Using bioinformatics and ontologies to bridge between healthcare, human genetics and model organism research


Project Description

This project will build on a major public database of disease genetics (GWAS Central, https://www.gwascentral.org) to provide new methods and interfaces to: (a) visually and programmatically interrogate GWAS Central data using a range of research and clinical ontology terms; and (b) integrate and compare GWAS Central data with similar data from other public sources including those of other species. Possible extensions include: (i) GWAS data publishing and linking via the semantic web of ‘Linked Data’; (ii) natural language processing of GWAS publications to extract genotype and phenotype information; and (iii) developing and implementing an application ontology for GWAS summary-level metadata.

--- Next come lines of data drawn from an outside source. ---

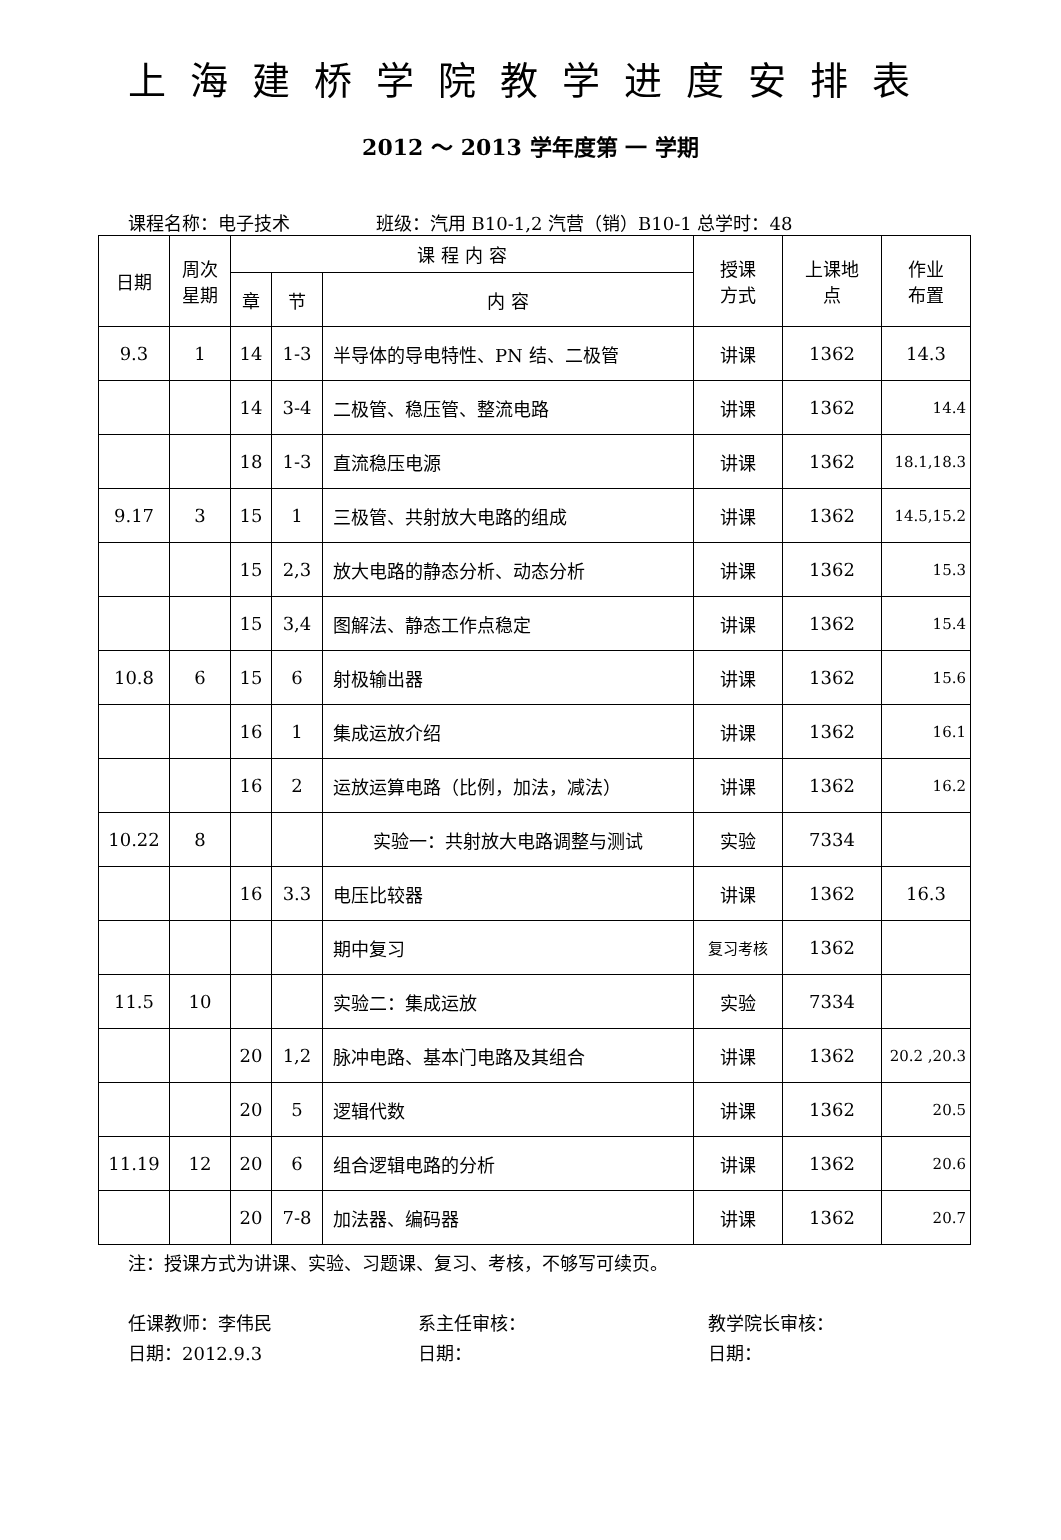上海建桥学院教学进度安排表
2012 ～ 2013 学年度第 一 学期
课程名称：电子技术 班级：汽用 B10-1,2 汽营（销）B10-1 总学时：48
| 日期 | 周次 星期 | 课 程 内 容 | | | 授课 方式 | 上课地 点 | 作业 布置 |
| --- | --- | --- | --- | --- | --- | --- | --- |
| | | 章 | 节 | 内 容 | | | |
| 9.3 | 1 | 14 | 1-3 | 半导体的导电特性、PN 结、二极管 | 讲课 | 1362 | 14.3 |
| | | 14 | 3-4 | 二极管、稳压管、整流电路 | 讲课 | 1362 | 14.4 |
| | | 18 | 1-3 | 直流稳压电源 | 讲课 | 1362 | 18.1,18.3 |
| 9.17 | 3 | 15 | 1 | 三极管、共射放大电路的组成 | 讲课 | 1362 | 14.5,15.2 |
| | | 15 | 2,3 | 放大电路的静态分析、动态分析 | 讲课 | 1362 | 15.3 |
| | | 15 | 3,4 | 图解法、静态工作点稳定 | 讲课 | 1362 | 15.4 |
| 10.8 | 6 | 15 | 6 | 射极输出器 | 讲课 | 1362 | 15.6 |
| | | 16 | 1 | 集成运放介绍 | 讲课 | 1362 | 16.1 |
| | | 16 | 2 | 运放运算电路（比例，加法，减法） | 讲课 | 1362 | 16.2 |
| 10.22 | 8 | | | 实验一：共射放大电路调整与测试 | 实验 | 7334 | |
| | | 16 | 3.3 | 电压比较器 | 讲课 | 1362 | 16.3 |
| | | | | 期中复习 | 复习考核 | 1362 | |
| 11.5 | 10 | | | 实验二：集成运放 | 实验 | 7334 | |
| | | 20 | 1,2 | 脉冲电路、基本门电路及其组合 | 讲课 | 1362 | 20.2 ,20.3 |
| | | 20 | 5 | 逻辑代数 | 讲课 | 1362 | 20.5 |
| 11.19 | 12 | 20 | 6 | 组合逻辑电路的分析 | 讲课 | 1362 | 20.6 |
| | | 20 | 7-8 | 加法器、编码器 | 讲课 | 1362 | 20.7 |
注：授课方式为讲课、实验、习题课、复习、考核，不够写可续页。
任课教师：李伟民
日期：2012.9.3
系主任审核：
日期：
教学院长审核：
日期：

More specifically, genome-wide association studies (GWAS) identify genetic variants associated with phenotypes. The comprehensive and widely used GWAS Central database (Beck et al, 2014) collates published summary-level GWAS findings from thousands of studies. The phenotype descriptions in GWAS Central are standardised with the use of publicly available ontologies. Ontologies are controlled vocabularies where the terms are precisely defined and related to each other in meaningful ways, and they are widely used by bioinformaticians to integrate and compare heterogeneous datasets. GWAS Central currently uses ontologies that have been developed with a research-focus. However, greater integration with clinical datasets will be achieved by additionally using ontologies that have a clinical-focus, such as those used by the NHS. Furthermore, GWAS data will be integrated with genetic data from other mammalian species, such as mouse, by mapping the human phenotype to the mouse equivalent. International efforts to map between ontologies provide a foundation for enabling this.


Beck T, Hastings RK, Gollapudi S, Free RC, Brookes AJ. GWAS Central: a comprehensive resource for the comparison and interrogation of genome-wide association studies. Eur J Hum Genet. 2014 Jul;22(7):949-52


This fully-funded studentship is available to Home/EU students and covers UK/EU tuition fees plus an annual tax-free stipend for 3 years (for 2018/19 the stipend rate is £14,777). 

The studentship would be held in the Department of Genetics and Genome Biology in the College of Life Sciences at the University of Leicester and commence 23 September 2019.